According to latest census, there are over 3.3 million Muslims living in the United Kingdom.
According to Muslimcensus.co.uk, half of Muslims in Britain are considered to be living in poverty compared to 18% of the entire country.
The coverage of Muslims and Islam in the United Kingdom is mostly negative, with online media almost hitting 60% and television clips just under the 50% mark, a report by the Muslim Council of Britain’s Centre for Media Monitoring (CfMM) also showed recently.
The research analyzed over 48,000 online articles and 5,500 broadcast clips over a time span from 2018 to 2020. The news agencies Reuters, Associated Press and Agence France-Presse (AFP) were named as the most likely to publish negative articles about Muslims, arguing that they set the framing of Muslims and Islam. These wires are used by many news outlets and broadcast networks, making big waves in media that mostly copy and publish the articles one to one.
Other key findings show that 7% of all articles that were analyzed included one or more generalizations about Muslims, Islam with “the worst offenders being right-leaning or religious outlets,” the report states. The highest percentage of generalizations are made on the topics of terrorism or extremism with 25%, followed by politics with 18%. Closely afterward with 17% comes the topic of the Middle East and religion with 15%.

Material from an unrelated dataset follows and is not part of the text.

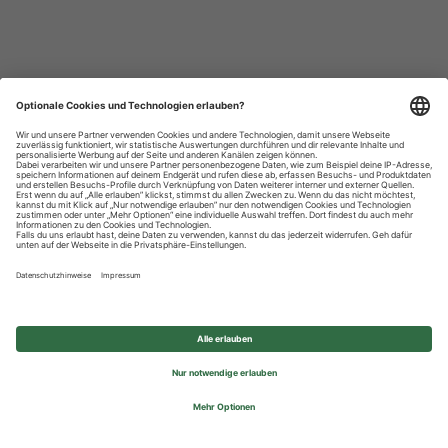
Datenschutzhinweise
Impressum
Privatsphäre-Einstellungen
© 2026 REWE Group - All rights reserved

The 162-page report shows in detail how biased the reporting is – with the U.K. weekly “The Spectator” being the worst in “antagonistic bias” and “supportive bias” towards Muslims and Islam.
Upon the publication of the report editors of The Sunday Times and Daily Mirror voiced their support and called for fairer reporting. Emma Tucker of The Sunday Times said: “I welcome this report – in the full knowledge that it contains criticisms of the press, my own paper included.”